• Passage provided:

-- Opening Marker --

Created by Dane Theuerkauf on Mon, 12/02/2024 - 19:42
Description:
John Joel Glanton: the man who would become the notorious leader of the Glanton gang was born in 1819 along side his twin brother Julian in Edgefield Country, South Carolina. His parents were Charles William and Margaret Hill Glanton. His father Charles Glanton would pass away in 1826, and the mother with her children would relocate to Louisiana, eventually ending up in Jackson County, Arkansas. She would remarry a wealthy war veteran and Walnut Woods Plantation owner, Major John Roddy. John Glanton at a young age had a violent attitude and explosive temper. As his childhood is largely unknown, many believe he would become an outlaw and leave Tennessee to settle in Gonzales
Texas, where he would fight in the 1835 Texan Revolution Against Mexico. Eventually, in his teenage years, he would be engaged to his fiancée, but she would be killed and scalped by Lipan Apaches while he was away at war. on March 27, 1836, he escaped the Goliad massacre, barely making it out with his life. He would also be a brief part of a faction war called the Regulator Moderator war, where he killed or wounded men on both sides. He would also briefly leave Texas, being arrested in New Orleans on March 11, 1841, for shooting a pistol at a policeman. Having missed the officer, no charges were pressed as no one was harmed. By 1845 he would attempt to get a 320-acre grant for a plot of land in Jackson County, Arkansas. The land would be approved but there was no certificate of the purchase, he would give this claim to his brother, and Glanton would again travel to Texas in 1846. He would then take part in the Mexican-American War in 1847. First, he was a sentry, then he went on to be in the Texas Rangers later in the war.

-- Closing Marker --

• Record set:

-- Opening Marker --

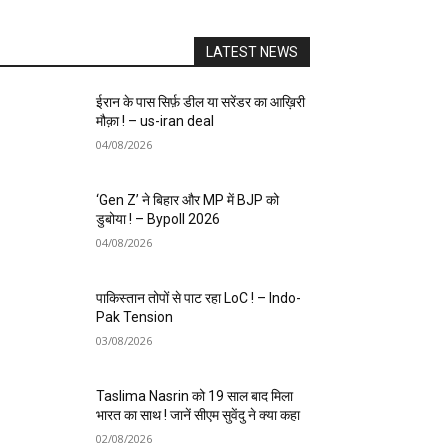
LATEST NEWS
ईरान के पास सिर्फ़ डील या सरेंडर का आख़िरी
मौक़ा ! – us-iran deal
04/08/2026
‘Gen Z’ ने बिहार और MP में BJP को
डुबोया ! – Bypoll 2026
04/08/2026
पाकिस्तान तोपों से पाट रहा LoC ! – Indo-
Pak Tension
03/08/2026
Taslima Nasrin को 19 साल बाद मिला
भारत का साथ ! जानें सीएम सुवेंदु ने क्या कहा
02/08/2026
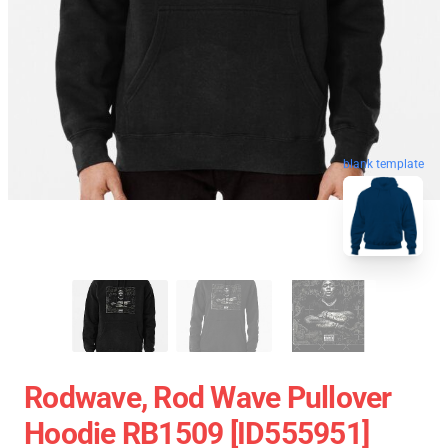
blank template
Rodwave, Rod Wave Pullover
Hoodie RB1509 [ID555951]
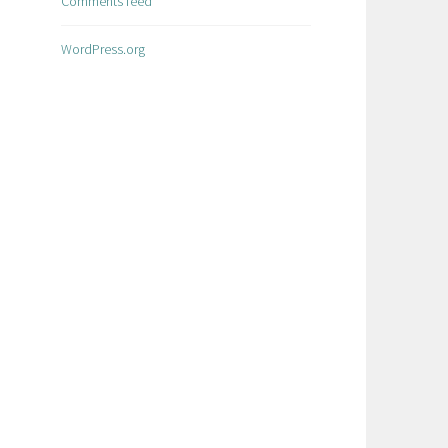
Comments feed
WordPress.org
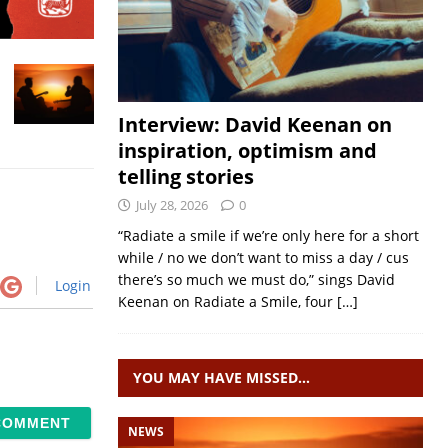
Interview: David Keenan on
inspiration, optimism and
telling stories
July 28, 2026
0
“Radiate a smile if we’re only here for a short
while / no we don’t want to miss a day / cus
there’s so much we must do,” sings David
Login
Keenan on Radiate a Smile, four
[…]
YOU MAY HAVE MISSED…
NEWS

-- Closing Marker --

• Apply what you read:
[1] In the description, what was Glanton arrested for in New Orleans on March 11, 1841?
[2] List every war that the description says Glanton took part in.

• Answers per task:
[1] Shooting a pistol at a policeman.

[2]
- The 1835 Texan Revolution Against Mexico
- The Regulator Moderator war
- The Mexican-American War (1847)